How I Take Photos
The last few months I have worked diligently to improve my photography for my blog and Instagram account. I have learned a lot of things. I figured I should share them with you.
What My Photos Used to Look Like
What My Photos Look Like Now
Before beginning to stage a photo, I follow these guidelines:
1. Be True to Yourself
I learned this in an instagram course created by Me and Orla. This is absolutely the number one rule I follow. In any creative outlet, it can be easy to attempt to mimic the styles or stories of those you admire. In this attempt, you may lose yourself. You are the most important aspect in your creative work. Your work is always at its strongest when it reflects your beliefs, personality, and story. No one else's story is like yours. Share your story! Which brings me to my second guideline.
2. Tell a Story
Because you have an amazing and unique story, you most certainly should share it! We each have a past, a daily life, and hopes for the future. When capturing photos, you are actually capturing moments. Sometimes, the story comes to me before I begin snapping shots. But many times, I capture the photo and then the story comes alive in my mind. It is key to be honest about these moments or stories that you are capturing. What feelings does the photo you just took evoke when you see it? What memories does it bring? What dreams can you see coming true?

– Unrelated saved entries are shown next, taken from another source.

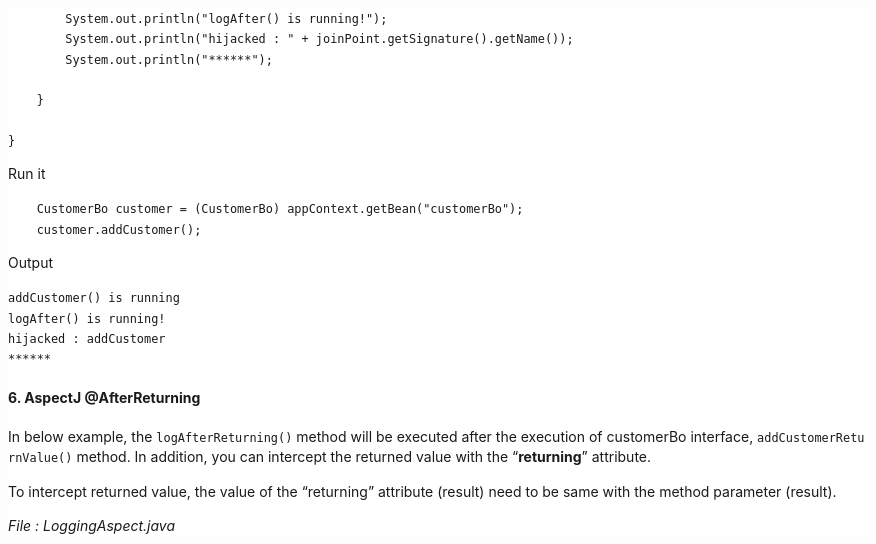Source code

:     		System.out.println("logAfter() is running!");
    		System.out.println("hijacked : " + joinPoint.getSignature().getName());
    		System.out.println("******");
    
    	}
    
    }








Run it







    
    	CustomerBo customer = (CustomerBo) appContext.getBean("customerBo");
    	customer.addCustomer();








Output







    
    addCustomer() is running 
    logAfter() is running!
    hijacked : addCustomer
    ******










#### 6. AspectJ @AfterReturning


In below example, the `logAfterReturning()` method will be executed after the execution of customerBo interface, `addCustomerReturnValue()` method. In addition, you can intercept the returned value with the “**returning**” attribute.

To intercept returned value, the value of the “returning” attribute (result) need to be same with the method parameter (result).

_File : LoggingAspect.java_






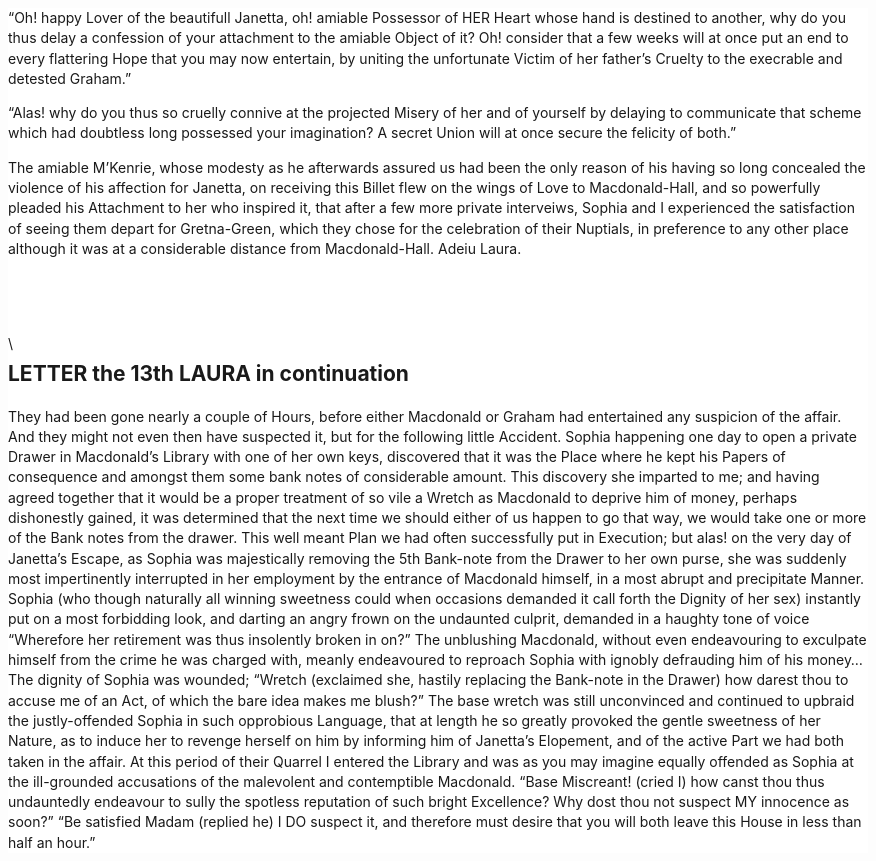 “Oh! happy Lover of the beautifull Janetta, oh! amiable Possessor of HER Heart whose hand is destined to another, why do you thus delay a confession of your attachment to the amiable Object of it? Oh! consider that a few weeks will at once put an end to every flattering Hope that you may now entertain, by uniting the unfortunate Victim of her father’s Cruelty to the execrable and detested Graham.”

“Alas! why do you thus so cruelly connive at the projected Misery of her and of yourself by delaying to communicate that scheme which had doubtless long possessed your imagination? A secret Union will at once secure the felicity of both.”

The amiable M’Kenrie, whose modesty as he afterwards assured us had been the only reason of his having so long concealed the violence of his affection for Janetta, on receiving this Billet flew on the wings of Love to Macdonald-Hall, and so powerfully pleaded his Attachment to her who inspired it, that after a few more private interveiws, Sophia and I experienced the satisfaction of seeing them depart for Gretna-Green, which they chose for the celebration of their Nuptials, in preference to any other place although it was at a considerable distance from Macdonald-Hall. Adeiu Laura.

<span id="link2H_4_0014"></span>

<div style="height: 4em;">

\
\
\
\

</div>

## LETTER the 13th LAURA in continuation

They had been gone nearly a couple of Hours, before either Macdonald or Graham had entertained any suspicion of the affair. And they might not even then have suspected it, but for the following little Accident. Sophia happening one day to open a private Drawer in Macdonald’s Library with one of her own keys, discovered that it was the Place where he kept his Papers of consequence and amongst them some bank notes of considerable amount. This discovery she imparted to me; and having agreed together that it would be a proper treatment of so vile a Wretch as Macdonald to deprive him of money, perhaps dishonestly gained, it was determined that the next time we should either of us happen to go that way, we would take one or more of the Bank notes from the drawer. This well meant Plan we had often successfully put in Execution; but alas! on the very day of Janetta’s Escape, as Sophia was majestically removing the 5th Bank-note from the Drawer to her own purse, she was suddenly most impertinently interrupted in her employment by the entrance of Macdonald himself, in a most abrupt and precipitate Manner. Sophia (who though naturally all winning sweetness could when occasions demanded it call forth the Dignity of her sex) instantly put on a most forbidding look, and darting an angry frown on the undaunted culprit, demanded in a haughty tone of voice “Wherefore her retirement was thus insolently broken in on?” The unblushing Macdonald, without even endeavouring to exculpate himself from the crime he was charged with, meanly endeavoured to reproach Sophia with ignobly defrauding him of his money… The dignity of Sophia was wounded; “Wretch (exclaimed she, hastily replacing the Bank-note in the Drawer) how darest thou to accuse me of an Act, of which the bare idea makes me blush?” The base wretch was still unconvinced and continued to upbraid the justly-offended Sophia in such opprobious Language, that at length he so greatly provoked the gentle sweetness of her Nature, as to induce her to revenge herself on him by informing him of Janetta’s Elopement, and of the active Part we had both taken in the affair. At this period of their Quarrel I entered the Library and was as you may imagine equally offended as Sophia at the ill-grounded accusations of the malevolent and contemptible Macdonald. “Base Miscreant! (cried I) how canst thou thus undauntedly endeavour to sully the spotless reputation of such bright Excellence? Why dost thou not suspect MY innocence as soon?” “Be satisfied Madam (replied he) I DO suspect it, and therefore must desire that you will both leave this House in less than half an hour.”
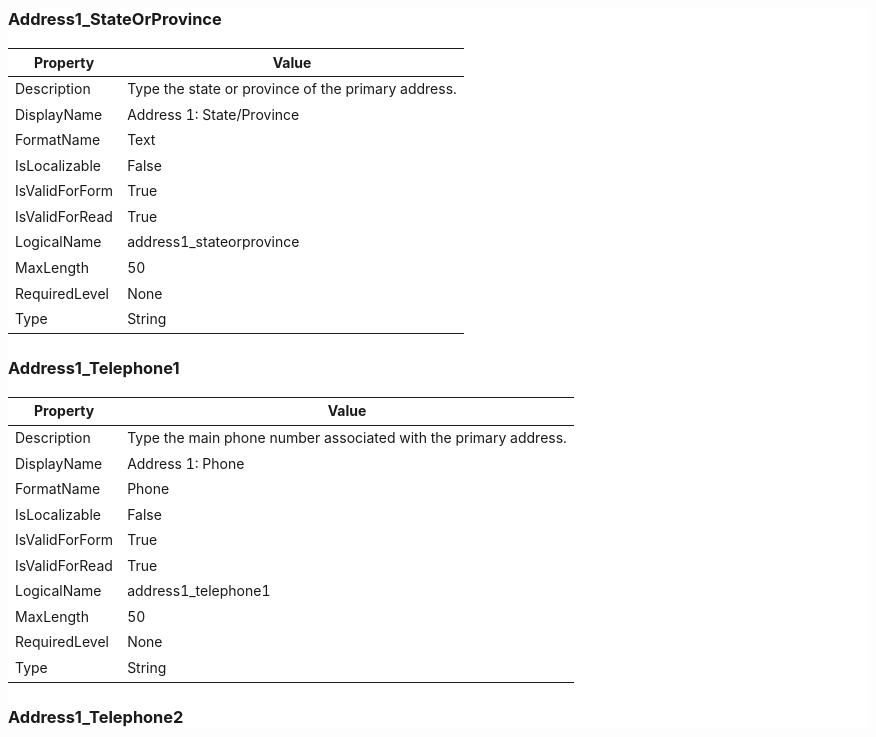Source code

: 

### <a name="BKMK_Address1_StateOrProvince"></a> Address1_StateOrProvince

|Property|Value|
|--------|-----|
|Description|Type the state or province of the primary address.|
|DisplayName|Address 1: State/Province|
|FormatName|Text|
|IsLocalizable|False|
|IsValidForForm|True|
|IsValidForRead|True|
|LogicalName|address1_stateorprovince|
|MaxLength|50|
|RequiredLevel|None|
|Type|String|


### <a name="BKMK_Address1_Telephone1"></a> Address1_Telephone1

|Property|Value|
|--------|-----|
|Description|Type the main phone number associated with the primary address.|
|DisplayName|Address 1: Phone|
|FormatName|Phone|
|IsLocalizable|False|
|IsValidForForm|True|
|IsValidForRead|True|
|LogicalName|address1_telephone1|
|MaxLength|50|
|RequiredLevel|None|
|Type|String|


### <a name="BKMK_Address1_Telephone2"></a> Address1_Telephone2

3. Neutral (White) Space is Your Friend
Simple as that. The human eye finds objects more appealing when they are offset. Using large amounts of neutral space always makes photos more interesting.
Here is a photo of a roasted chicken I took
Here is the same staging, but using neutral space for most of the photo
See the difference?
I fought this for a long time. In an effort to be "real" I refused to take the time to learn about editing. I had to make a decision to give the best quality work that I could to my readers. And as much as it bothered me at first, that means editing. Looking back, I cannot imagine not editing my photos now! I use VSCO about 90% of the time and photoshop about 10%. I usually make about 3 adjustments, but they make all the difference in the world!

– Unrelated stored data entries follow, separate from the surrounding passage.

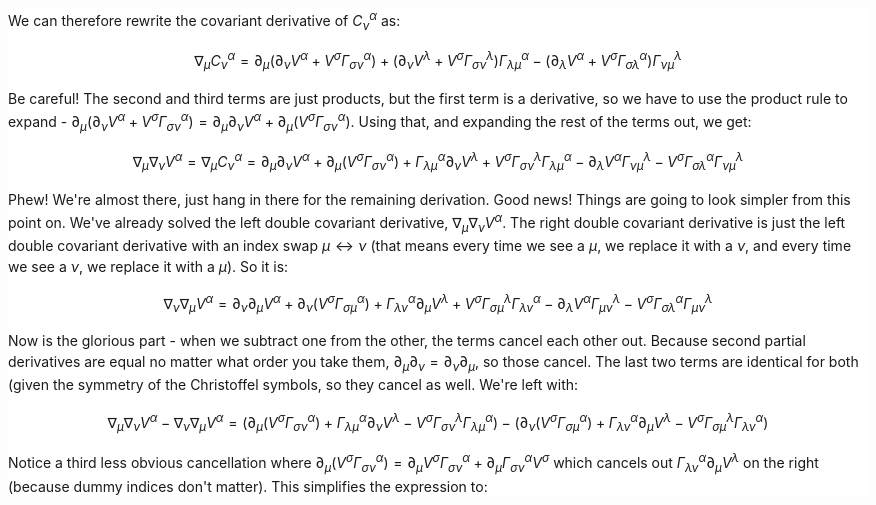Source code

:
We can therefore rewrite the covariant derivative of $C^\alpha_\nu$ as:


$$
\nabla_\mu C^\alpha_\nu = \partial_\mu (\partial_\nu V^\alpha + V^\sigma \Gamma^\alpha_{\sigma \nu}) + (\partial_\nu V^\lambda + V^\sigma \Gamma^\lambda_{\sigma \nu}) \Gamma^\alpha_{\lambda \mu} - (\partial_\lambda V^\alpha + V^\sigma \Gamma^\alpha_{\sigma \lambda}) \Gamma^\lambda_{\nu \mu}
$$


Be careful! The second and third terms are just products, but the first term is a derivative, so we have to use the product rule to expand - $\partial_\mu (\partial_\nu V^\alpha + V^\sigma \Gamma^\alpha_{\sigma \nu}) = \partial_\mu \partial_\nu V^\alpha + \partial_\mu (V^\sigma \Gamma^\alpha_{\sigma \nu})$. Using that, and expanding the rest of the terms out, we get:


$$
\nabla_\mu \nabla_\nu V^\alpha = \nabla_\mu C^\alpha_\nu = \partial_\mu \partial_\nu V^\alpha + \partial_\mu (V^\sigma \Gamma^\alpha_{\sigma \nu}) + \Gamma^\alpha_{\lambda \mu} \partial_\nu V^\lambda + V^\sigma \Gamma^\lambda_{\sigma \nu} \Gamma^\alpha_{\lambda \mu} - \partial_\lambda V^\alpha \Gamma^\lambda_{\nu \mu} - V^\sigma \Gamma^\alpha_{\sigma \lambda} \Gamma^\lambda_{\nu \mu}
$$


Phew! We're almost there, just hang in there for the remaining derivation. Good news! Things are going to look simpler from this point on. We've already solved the left double covariant derivative, $\nabla_\mu \nabla_\nu V^\alpha$. The right double covariant derivative is just the left double covariant derivative with an index swap $\mu \leftrightarrow \nu$ (that means every time we see a $\mu$, we replace it with a $\nu$, and every time we see a $\nu$, we replace it with a $\mu$). So it is:


$$
\nabla_\nu \nabla_\mu V^\alpha = 
\partial_\nu \partial_\mu V^\alpha + \partial_\nu (V^\sigma \Gamma^\alpha_{\sigma \mu}) + \Gamma^\alpha_{\lambda \nu} \partial_\mu V^\lambda + V^\sigma \Gamma^\lambda_{\sigma \mu} \Gamma^\alpha_{\lambda \nu} - \partial_\lambda V^\alpha \Gamma^\lambda_{\mu \nu} - V^\sigma \Gamma^\alpha_{\sigma \lambda} \Gamma^\lambda_{\mu \nu}
$$


Now is the glorious part - when we subtract one from the other, the terms cancel each other out. Because second partial derivatives are equal no matter what order you take them, $\partial_\mu \partial_\nu = \partial_\nu \partial_\mu$, so those cancel. The last two terms are identical for both (given the symmetry of the Christoffel symbols, so they cancel as well. We're left with:


$$
\nabla_\mu \nabla_\nu V^\alpha - \nabla_\nu \nabla_\mu V^\alpha = (\partial_\mu (V^\sigma \Gamma^\alpha_{\sigma \nu}) + \Gamma^\alpha_{\lambda \mu} \partial_\nu V^\lambda - V^\sigma \Gamma^\lambda_{\sigma \nu} \Gamma^\alpha_{\lambda \mu}) - (\partial_\nu (V^\sigma \Gamma^\alpha_{\sigma \mu}) + \Gamma^\alpha_{\lambda \nu} \partial_\mu V^\lambda - V^\sigma \Gamma^\lambda_{\sigma \mu} \Gamma^\alpha_{\lambda \nu})
$$


Notice a third less obvious cancellation where $\partial_\mu (V^\sigma \Gamma^\alpha_{\sigma \nu}) = \partial_\mu V^\sigma \Gamma^\alpha_{\sigma \nu} + \partial_\mu \Gamma^\alpha_{\sigma \nu} V^\sigma$ which cancels out $\Gamma^\alpha_{\lambda \nu} \partial_\mu V^\lambda$ on the right (because dummy indices don't matter). This simplifies the expression to:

Sidenote: Editing does not mean butchering your photos to the point that none of the original colors are visible and it looks like a cartoon. For the most part working with exposure settings, temperature settings (I always make my photos 1 notch cooler), and playing around with filters (never use a filter full strength) will give you the desired result.
The small changes made a big impact in the mood of the photo.
Also, if you are imagining my photos being taken in some glamorous, perfect place, think again! Here is a real, unedited, orange light, tan wall, 90's blinds reality check for you! Here is where I take my photos.
I hope my guidelines have been helpful for you all! Thanks for reading.